*** Block opens ***

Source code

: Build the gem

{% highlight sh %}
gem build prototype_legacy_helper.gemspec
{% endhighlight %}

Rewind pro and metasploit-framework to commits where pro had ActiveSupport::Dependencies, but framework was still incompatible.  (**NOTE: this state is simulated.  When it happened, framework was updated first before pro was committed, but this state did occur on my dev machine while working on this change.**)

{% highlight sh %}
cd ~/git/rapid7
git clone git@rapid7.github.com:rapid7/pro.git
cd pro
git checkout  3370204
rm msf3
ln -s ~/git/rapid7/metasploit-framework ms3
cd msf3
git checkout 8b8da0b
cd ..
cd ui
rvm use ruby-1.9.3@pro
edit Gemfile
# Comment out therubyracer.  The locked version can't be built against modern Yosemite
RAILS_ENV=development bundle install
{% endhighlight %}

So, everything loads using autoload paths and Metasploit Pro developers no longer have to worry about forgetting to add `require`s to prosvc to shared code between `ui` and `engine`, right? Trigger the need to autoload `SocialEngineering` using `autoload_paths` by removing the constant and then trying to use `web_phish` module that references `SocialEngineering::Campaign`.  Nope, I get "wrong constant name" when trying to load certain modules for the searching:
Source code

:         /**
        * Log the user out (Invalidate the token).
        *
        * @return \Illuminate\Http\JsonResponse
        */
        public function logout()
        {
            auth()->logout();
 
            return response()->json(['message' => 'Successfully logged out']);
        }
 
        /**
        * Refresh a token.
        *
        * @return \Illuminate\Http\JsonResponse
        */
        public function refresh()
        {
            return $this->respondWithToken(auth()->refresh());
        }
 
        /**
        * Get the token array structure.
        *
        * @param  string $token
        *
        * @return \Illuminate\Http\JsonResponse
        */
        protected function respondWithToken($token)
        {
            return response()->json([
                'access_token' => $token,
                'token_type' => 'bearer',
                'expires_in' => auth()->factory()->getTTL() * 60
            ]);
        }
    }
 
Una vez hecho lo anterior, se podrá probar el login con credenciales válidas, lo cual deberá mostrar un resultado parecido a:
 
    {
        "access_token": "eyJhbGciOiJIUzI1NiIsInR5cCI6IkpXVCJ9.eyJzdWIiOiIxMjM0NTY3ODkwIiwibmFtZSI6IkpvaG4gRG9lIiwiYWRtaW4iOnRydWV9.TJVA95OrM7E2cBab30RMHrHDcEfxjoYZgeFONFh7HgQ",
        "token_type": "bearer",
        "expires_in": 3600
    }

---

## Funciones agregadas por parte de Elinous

*** Block closes ***

Request:
Filter the listing above down to the lines that contain the word "public".

Answer to the exercise:
        public function logout()
        public function refresh()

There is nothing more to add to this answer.